(HOW TO COMPLETE THIS TASK) Could you set down exactly the lines of the data below, starting at the one that holds "31: (723, 58, 0.52)" and ending at the one that holds "43: (1269, 241, 0.72)", both included, and only those?

Segment Start: TASK DATA

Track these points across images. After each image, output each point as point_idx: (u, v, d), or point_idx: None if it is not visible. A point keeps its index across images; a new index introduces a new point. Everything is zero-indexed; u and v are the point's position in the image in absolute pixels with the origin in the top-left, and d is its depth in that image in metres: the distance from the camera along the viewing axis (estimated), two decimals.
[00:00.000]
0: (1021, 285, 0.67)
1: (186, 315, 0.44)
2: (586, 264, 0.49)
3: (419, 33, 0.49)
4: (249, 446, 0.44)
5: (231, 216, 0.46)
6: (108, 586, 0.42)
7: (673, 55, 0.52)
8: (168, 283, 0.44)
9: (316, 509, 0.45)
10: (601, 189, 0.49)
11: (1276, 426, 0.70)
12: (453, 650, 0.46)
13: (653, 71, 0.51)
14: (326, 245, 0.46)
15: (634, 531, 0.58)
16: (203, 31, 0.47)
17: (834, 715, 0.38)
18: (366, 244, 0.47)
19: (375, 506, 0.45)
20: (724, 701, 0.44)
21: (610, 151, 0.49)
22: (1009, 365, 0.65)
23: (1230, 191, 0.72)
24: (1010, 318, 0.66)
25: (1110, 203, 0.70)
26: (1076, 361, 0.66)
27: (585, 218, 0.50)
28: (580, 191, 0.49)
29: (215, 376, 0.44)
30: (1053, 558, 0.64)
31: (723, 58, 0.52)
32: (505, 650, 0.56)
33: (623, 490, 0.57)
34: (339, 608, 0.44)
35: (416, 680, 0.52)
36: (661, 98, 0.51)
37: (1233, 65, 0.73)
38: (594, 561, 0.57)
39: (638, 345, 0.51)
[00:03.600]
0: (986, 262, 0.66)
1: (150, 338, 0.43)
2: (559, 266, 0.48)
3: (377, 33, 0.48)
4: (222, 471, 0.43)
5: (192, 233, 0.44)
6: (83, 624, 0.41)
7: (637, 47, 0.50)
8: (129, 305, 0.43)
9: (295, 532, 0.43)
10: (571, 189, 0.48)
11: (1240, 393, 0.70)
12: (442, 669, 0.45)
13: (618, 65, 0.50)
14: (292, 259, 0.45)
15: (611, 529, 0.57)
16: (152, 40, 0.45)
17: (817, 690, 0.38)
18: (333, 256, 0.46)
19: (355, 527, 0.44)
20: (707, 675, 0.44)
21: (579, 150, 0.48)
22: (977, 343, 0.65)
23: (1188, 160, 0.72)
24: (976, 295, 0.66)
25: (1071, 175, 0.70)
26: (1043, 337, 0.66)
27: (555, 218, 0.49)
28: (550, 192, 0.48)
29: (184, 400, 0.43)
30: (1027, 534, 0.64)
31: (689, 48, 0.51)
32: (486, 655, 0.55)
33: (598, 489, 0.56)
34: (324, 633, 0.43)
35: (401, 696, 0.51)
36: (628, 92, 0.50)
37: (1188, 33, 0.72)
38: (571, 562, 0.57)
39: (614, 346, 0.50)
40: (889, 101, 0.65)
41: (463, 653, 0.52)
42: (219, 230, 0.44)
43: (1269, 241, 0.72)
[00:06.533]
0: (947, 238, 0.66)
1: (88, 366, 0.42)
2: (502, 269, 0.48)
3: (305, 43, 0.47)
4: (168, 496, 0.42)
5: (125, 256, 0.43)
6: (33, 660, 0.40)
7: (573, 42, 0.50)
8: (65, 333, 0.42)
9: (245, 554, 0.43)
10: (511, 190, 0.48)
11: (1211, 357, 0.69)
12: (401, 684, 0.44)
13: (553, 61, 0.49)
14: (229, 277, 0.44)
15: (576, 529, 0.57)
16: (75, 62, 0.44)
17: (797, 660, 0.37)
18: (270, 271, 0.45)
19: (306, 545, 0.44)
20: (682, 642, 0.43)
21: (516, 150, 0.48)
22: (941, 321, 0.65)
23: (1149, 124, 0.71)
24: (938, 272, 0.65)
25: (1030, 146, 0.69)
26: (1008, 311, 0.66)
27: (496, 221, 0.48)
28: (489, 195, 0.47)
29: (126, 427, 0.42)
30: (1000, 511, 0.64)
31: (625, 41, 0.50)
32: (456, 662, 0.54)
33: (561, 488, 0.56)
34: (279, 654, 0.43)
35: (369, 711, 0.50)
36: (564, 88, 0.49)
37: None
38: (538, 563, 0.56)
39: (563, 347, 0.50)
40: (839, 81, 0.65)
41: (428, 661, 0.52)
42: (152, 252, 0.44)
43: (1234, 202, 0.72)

Segment End: TASK DATA

(EXERCISE OUTPUT)
31: (723, 58, 0.52)
32: (505, 650, 0.56)
33: (623, 490, 0.57)
34: (339, 608, 0.44)
35: (416, 680, 0.52)
36: (661, 98, 0.51)
37: (1233, 65, 0.73)
38: (594, 561, 0.57)
39: (638, 345, 0.51)
[00:03.600]
0: (986, 262, 0.66)
1: (150, 338, 0.43)
2: (559, 266, 0.48)
3: (377, 33, 0.48)
4: (222, 471, 0.43)
5: (192, 233, 0.44)
6: (83, 624, 0.41)
7: (637, 47, 0.50)
8: (129, 305, 0.43)
9: (295, 532, 0.43)
10: (571, 189, 0.48)
11: (1240, 393, 0.70)
12: (442, 669, 0.45)
13: (618, 65, 0.50)
14: (292, 259, 0.45)
15: (611, 529, 0.57)
16: (152, 40, 0.45)
17: (817, 690, 0.38)
18: (333, 256, 0.46)
19: (355, 527, 0.44)
20: (707, 675, 0.44)
21: (579, 150, 0.48)
22: (977, 343, 0.65)
23: (1188, 160, 0.72)
24: (976, 295, 0.66)
25: (1071, 175, 0.70)
26: (1043, 337, 0.66)
27: (555, 218, 0.49)
28: (550, 192, 0.48)
29: (184, 400, 0.43)
30: (1027, 534, 0.64)
31: (689, 48, 0.51)
32: (486, 655, 0.55)
33: (598, 489, 0.56)
34: (324, 633, 0.43)
35: (401, 696, 0.51)
36: (628, 92, 0.50)
37: (1188, 33, 0.72)
38: (571, 562, 0.57)
39: (614, 346, 0.50)
40: (889, 101, 0.65)
41: (463, 653, 0.52)
42: (219, 230, 0.44)
43: (1269, 241, 0.72)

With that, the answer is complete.